* Objetivo declarado a
Edite o trecho sobre interpretação do Direito: reescreva-o começando em "Os critérios e" e seguindo até "seja uma interconexão.", com "excludentes" substituído por "exclusivistas".

* Trecho do texto
= = = =

Por fim, a classificação segundo o alcance divide a interpretação em declarativa, extensiva e restritiva. A declarativa lida com o texto, ou seja, determina o significado no estrito marco do que está dito na estrutura lingüística, quer dizer, é uma interpretação cujo pressuposto é aquilo que está declarado no enunciado, na norma, na proposição. Já a extensiva vai além do que está declarado no texto da norma, e acaba influindo mais no significado da estrutura lingüística, pois o intérprete entende que o legislador diz menos do que deveria e, então, vai além, estendendo o significado da norma. A restritiva ocorre quando o intérprete entende que o legislador, nessa estrutura lingüística, disse mais do que deveria e, dessa forma, ele restringe o alcance do significado da norma. Aqui limita o significado.

 Métodos e critérios de interpretação.
Os critérios e métodos de interpretação incidem na interpretação do Direito. Os autores geralmente são excludentes, ou seja, ou se interpreta por um método ou por outro. Todavia não é bem assim, a exemplo do que ocorre com as interpretações objetiva e subjetiva, em que o ideal é trabalhar com as duas. Dessa maneira, o melhor método é aquele que, na verdade, faça uma junção de todos os métodos no processo de interpretação. Isto fará com que a interpretação seja uma interconexão.

= = = =

* Objetivo declarado b
Por favor, localize nas entradas abaixo todas as linhas que contêm a sequência "SPLIT" e copie cada uma delas.

* Entradas do exercício
= = = =

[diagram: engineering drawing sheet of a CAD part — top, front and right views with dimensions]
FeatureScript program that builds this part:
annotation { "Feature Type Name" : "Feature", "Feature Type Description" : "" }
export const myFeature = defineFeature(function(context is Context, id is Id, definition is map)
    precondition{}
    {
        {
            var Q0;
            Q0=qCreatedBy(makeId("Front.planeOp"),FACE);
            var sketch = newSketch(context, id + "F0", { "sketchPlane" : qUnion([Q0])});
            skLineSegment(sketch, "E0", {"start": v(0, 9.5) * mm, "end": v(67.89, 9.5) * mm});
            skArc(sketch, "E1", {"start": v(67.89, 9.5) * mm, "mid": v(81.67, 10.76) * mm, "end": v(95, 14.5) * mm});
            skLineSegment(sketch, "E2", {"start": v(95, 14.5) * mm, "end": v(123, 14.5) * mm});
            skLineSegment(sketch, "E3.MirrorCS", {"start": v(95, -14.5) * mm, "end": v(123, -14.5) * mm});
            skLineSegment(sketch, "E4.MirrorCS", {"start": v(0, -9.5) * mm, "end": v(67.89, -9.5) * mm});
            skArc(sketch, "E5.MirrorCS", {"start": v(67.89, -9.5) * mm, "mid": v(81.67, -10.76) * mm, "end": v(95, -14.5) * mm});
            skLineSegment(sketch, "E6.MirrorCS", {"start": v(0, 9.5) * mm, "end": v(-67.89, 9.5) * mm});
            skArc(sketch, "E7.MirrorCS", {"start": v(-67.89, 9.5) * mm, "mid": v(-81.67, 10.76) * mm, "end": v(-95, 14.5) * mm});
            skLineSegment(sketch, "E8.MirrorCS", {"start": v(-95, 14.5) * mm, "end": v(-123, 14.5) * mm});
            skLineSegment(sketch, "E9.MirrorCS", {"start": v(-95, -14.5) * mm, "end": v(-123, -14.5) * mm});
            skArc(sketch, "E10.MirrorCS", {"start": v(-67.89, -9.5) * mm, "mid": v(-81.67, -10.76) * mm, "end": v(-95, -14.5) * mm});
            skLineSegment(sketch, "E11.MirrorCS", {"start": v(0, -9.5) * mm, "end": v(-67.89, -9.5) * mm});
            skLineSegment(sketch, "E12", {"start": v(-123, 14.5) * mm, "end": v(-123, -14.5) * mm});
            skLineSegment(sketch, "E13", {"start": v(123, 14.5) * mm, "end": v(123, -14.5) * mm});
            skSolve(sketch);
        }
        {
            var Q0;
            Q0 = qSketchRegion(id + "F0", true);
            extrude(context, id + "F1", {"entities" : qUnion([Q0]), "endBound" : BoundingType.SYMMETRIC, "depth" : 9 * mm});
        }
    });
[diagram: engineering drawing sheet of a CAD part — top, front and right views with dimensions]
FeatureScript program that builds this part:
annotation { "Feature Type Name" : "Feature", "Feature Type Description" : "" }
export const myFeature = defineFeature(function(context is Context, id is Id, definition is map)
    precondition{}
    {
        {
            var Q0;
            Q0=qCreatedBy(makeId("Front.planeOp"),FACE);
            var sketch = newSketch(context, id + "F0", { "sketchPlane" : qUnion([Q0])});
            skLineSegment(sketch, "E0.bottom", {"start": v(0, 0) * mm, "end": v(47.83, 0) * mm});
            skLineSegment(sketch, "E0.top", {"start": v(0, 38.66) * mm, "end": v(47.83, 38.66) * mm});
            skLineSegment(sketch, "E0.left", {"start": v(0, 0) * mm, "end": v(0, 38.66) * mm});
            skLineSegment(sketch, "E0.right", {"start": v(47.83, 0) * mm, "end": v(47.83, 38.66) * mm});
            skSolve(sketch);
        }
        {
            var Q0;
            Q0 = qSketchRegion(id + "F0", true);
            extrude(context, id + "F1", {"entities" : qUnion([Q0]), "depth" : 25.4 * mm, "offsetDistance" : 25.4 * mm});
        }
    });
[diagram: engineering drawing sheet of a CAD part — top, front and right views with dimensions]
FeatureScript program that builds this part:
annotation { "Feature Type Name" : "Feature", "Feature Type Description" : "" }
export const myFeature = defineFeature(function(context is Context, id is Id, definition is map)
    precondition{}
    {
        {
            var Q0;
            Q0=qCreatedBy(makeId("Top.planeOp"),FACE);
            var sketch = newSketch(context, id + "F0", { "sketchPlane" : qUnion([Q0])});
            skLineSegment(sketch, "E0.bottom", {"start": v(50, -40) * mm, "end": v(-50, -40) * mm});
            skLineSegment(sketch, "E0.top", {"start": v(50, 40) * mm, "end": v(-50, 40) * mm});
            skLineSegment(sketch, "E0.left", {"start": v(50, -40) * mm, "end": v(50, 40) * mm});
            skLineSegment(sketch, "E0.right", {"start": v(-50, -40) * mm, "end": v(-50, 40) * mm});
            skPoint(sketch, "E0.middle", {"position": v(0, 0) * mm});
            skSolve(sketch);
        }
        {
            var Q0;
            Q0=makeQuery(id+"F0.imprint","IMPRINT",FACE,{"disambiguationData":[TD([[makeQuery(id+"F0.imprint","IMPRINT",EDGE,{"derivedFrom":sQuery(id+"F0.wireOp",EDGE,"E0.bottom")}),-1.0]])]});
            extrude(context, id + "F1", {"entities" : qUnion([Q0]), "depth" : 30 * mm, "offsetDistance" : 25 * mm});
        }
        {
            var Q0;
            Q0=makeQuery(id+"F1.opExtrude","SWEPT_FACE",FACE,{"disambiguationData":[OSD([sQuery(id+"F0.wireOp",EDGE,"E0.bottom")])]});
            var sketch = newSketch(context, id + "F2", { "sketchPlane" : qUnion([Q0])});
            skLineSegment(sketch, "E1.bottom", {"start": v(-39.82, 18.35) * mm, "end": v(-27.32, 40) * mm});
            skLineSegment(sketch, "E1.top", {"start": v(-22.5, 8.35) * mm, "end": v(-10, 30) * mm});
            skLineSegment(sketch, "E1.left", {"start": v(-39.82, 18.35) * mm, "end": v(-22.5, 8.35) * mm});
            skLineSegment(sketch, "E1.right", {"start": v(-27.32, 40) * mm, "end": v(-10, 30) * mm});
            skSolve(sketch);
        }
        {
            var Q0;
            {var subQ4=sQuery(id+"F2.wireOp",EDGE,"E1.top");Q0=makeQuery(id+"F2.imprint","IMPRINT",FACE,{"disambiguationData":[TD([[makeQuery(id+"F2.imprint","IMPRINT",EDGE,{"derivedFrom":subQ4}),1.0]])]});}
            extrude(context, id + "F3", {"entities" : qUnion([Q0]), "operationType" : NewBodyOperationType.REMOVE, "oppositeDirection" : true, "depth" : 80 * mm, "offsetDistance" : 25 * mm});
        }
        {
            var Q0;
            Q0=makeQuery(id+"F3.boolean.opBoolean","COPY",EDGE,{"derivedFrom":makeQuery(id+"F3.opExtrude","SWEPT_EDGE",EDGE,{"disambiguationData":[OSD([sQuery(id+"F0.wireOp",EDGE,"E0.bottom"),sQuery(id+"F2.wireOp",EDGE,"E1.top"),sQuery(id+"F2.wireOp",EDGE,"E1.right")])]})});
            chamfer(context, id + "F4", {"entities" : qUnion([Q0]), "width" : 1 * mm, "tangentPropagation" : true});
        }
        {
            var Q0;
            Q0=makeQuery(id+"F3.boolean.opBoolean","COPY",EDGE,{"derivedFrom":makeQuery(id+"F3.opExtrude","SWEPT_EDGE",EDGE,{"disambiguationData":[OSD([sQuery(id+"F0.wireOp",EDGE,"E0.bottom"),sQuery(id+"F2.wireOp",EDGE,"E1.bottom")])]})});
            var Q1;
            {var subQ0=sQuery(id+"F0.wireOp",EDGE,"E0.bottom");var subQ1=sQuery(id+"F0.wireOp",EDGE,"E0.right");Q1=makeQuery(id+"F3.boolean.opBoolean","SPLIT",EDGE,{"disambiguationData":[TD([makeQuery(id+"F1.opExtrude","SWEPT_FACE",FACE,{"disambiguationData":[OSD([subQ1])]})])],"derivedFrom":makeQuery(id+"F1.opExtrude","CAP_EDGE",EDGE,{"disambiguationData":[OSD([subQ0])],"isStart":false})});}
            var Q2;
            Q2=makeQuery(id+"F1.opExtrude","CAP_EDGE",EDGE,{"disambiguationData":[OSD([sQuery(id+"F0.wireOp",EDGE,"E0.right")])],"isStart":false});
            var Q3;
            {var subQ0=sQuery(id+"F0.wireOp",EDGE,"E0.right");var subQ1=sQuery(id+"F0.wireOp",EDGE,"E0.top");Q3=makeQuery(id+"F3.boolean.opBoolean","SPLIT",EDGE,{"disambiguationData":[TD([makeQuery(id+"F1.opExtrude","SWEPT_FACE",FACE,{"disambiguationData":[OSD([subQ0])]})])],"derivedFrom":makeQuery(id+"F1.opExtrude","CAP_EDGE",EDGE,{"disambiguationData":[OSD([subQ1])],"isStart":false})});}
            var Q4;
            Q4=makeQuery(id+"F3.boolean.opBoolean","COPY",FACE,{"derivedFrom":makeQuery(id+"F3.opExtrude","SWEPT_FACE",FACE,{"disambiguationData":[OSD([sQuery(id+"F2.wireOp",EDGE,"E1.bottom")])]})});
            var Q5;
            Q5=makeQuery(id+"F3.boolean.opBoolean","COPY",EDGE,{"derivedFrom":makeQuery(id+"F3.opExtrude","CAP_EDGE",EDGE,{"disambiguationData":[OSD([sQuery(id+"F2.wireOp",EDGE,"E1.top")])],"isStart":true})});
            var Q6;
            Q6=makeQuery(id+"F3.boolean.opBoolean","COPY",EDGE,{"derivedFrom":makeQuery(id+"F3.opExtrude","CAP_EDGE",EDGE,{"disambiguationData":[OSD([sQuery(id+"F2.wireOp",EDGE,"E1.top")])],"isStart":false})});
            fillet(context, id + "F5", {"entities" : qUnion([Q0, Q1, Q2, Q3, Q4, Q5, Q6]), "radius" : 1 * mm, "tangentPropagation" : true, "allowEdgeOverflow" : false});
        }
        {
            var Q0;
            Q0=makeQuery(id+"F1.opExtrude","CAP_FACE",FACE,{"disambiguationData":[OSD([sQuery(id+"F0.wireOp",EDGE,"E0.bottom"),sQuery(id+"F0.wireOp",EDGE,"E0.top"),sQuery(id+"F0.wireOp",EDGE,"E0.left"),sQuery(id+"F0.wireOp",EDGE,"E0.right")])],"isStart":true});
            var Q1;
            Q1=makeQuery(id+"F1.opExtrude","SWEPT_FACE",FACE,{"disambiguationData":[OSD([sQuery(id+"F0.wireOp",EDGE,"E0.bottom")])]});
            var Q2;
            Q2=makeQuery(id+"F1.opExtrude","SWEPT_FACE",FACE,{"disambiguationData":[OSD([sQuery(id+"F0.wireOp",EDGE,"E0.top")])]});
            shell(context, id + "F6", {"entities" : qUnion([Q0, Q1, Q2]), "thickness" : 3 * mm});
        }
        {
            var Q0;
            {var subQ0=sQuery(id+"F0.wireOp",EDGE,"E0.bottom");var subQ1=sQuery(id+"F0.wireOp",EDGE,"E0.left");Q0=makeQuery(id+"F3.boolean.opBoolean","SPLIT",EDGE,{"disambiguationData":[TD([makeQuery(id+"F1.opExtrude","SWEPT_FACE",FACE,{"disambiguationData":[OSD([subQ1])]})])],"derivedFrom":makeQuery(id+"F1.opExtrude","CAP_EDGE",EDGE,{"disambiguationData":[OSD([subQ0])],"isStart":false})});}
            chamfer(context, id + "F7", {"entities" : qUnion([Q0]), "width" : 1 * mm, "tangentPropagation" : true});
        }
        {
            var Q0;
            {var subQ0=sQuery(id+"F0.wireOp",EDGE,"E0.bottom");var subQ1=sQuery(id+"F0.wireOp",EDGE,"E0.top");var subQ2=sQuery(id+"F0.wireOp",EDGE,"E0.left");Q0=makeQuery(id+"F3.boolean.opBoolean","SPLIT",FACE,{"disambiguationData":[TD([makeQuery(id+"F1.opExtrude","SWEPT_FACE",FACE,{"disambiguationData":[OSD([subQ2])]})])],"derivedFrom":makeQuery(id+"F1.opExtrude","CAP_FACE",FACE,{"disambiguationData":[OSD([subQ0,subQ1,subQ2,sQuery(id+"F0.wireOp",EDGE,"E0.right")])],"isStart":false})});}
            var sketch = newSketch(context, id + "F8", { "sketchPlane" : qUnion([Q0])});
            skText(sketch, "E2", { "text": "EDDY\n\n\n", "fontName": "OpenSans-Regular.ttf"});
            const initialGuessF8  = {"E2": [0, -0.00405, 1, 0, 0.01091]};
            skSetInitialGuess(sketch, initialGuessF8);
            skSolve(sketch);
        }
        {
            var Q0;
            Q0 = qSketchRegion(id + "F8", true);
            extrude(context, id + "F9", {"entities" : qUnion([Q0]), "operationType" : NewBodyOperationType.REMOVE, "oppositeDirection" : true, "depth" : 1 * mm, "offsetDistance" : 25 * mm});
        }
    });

= = = =

* Resposta do exercício a
Os critérios e métodos de interpretação incidem na interpretação do Direito. Os autores geralmente são exclusivistas, ou seja, ou se interpreta por um método ou por outro. Todavia não é bem assim, a exemplo do que ocorre com as interpretações objetiva e subjetiva, em que o ideal é trabalhar com as duas. Dessa maneira, o melhor método é aquele que, na verdade, faça uma junção de todos os métodos no processo de interpretação. Isto fará com que a interpretação seja uma interconexão.

* Resposta do exercício b
            {var subQ0=sQuery(id+"F0.wireOp",EDGE,"E0.bottom");var subQ1=sQuery(id+"F0.wireOp",EDGE,"E0.right");Q1=makeQuery(id+"F3.boolean.opBoolean","SPLIT",EDGE,{"disambiguationData":[TD([makeQuery(id+"F1.opExtrude","SWEPT_FACE",FACE,{"disambiguationData":[OSD([subQ1])]})])],"derivedFrom":makeQuery(id+"F1.opExtrude","CAP_EDGE",EDGE,{"disambiguationData":[OSD([subQ0])],"isStart":false})});}
            {var subQ0=sQuery(id+"F0.wireOp",EDGE,"E0.right");var subQ1=sQuery(id+"F0.wireOp",EDGE,"E0.top");Q3=makeQuery(id+"F3.boolean.opBoolean","SPLIT",EDGE,{"disambiguationData":[TD([makeQuery(id+"F1.opExtrude","SWEPT_FACE",FACE,{"disambiguationData":[OSD([subQ0])]})])],"derivedFrom":makeQuery(id+"F1.opExtrude","CAP_EDGE",EDGE,{"disambiguationData":[OSD([subQ1])],"isStart":false})});}
            {var subQ0=sQuery(id+"F0.wireOp",EDGE,"E0.bottom");var subQ1=sQuery(id+"F0.wireOp",EDGE,"E0.left");Q0=makeQuery(id+"F3.boolean.opBoolean","SPLIT",EDGE,{"disambiguationData":[TD([makeQuery(id+"F1.opExtrude","SWEPT_FACE",FACE,{"disambiguationData":[OSD([subQ1])]})])],"derivedFrom":makeQuery(id+"F1.opExtrude","CAP_EDGE",EDGE,{"disambiguationData":[OSD([subQ0])],"isStart":false})});}
            {var subQ0=sQuery(id+"F0.wireOp",EDGE,"E0.bottom");var subQ1=sQuery(id+"F0.wireOp",EDGE,"E0.top");var subQ2=sQuery(id+"F0.wireOp",EDGE,"E0.left");Q0=makeQuery(id+"F3.boolean.opBoolean","SPLIT",FACE,{"disambiguationData":[TD([makeQuery(id+"F1.opExtrude","SWEPT_FACE",FACE,{"disambiguationData":[OSD([subQ2])]})])],"derivedFrom":makeQuery(id+"F1.opExtrude","CAP_FACE",FACE,{"disambiguationData":[OSD([subQ0,subQ1,subQ2,sQuery(id+"F0.wireOp",EDGE,"E0.right")])],"isStart":false})});}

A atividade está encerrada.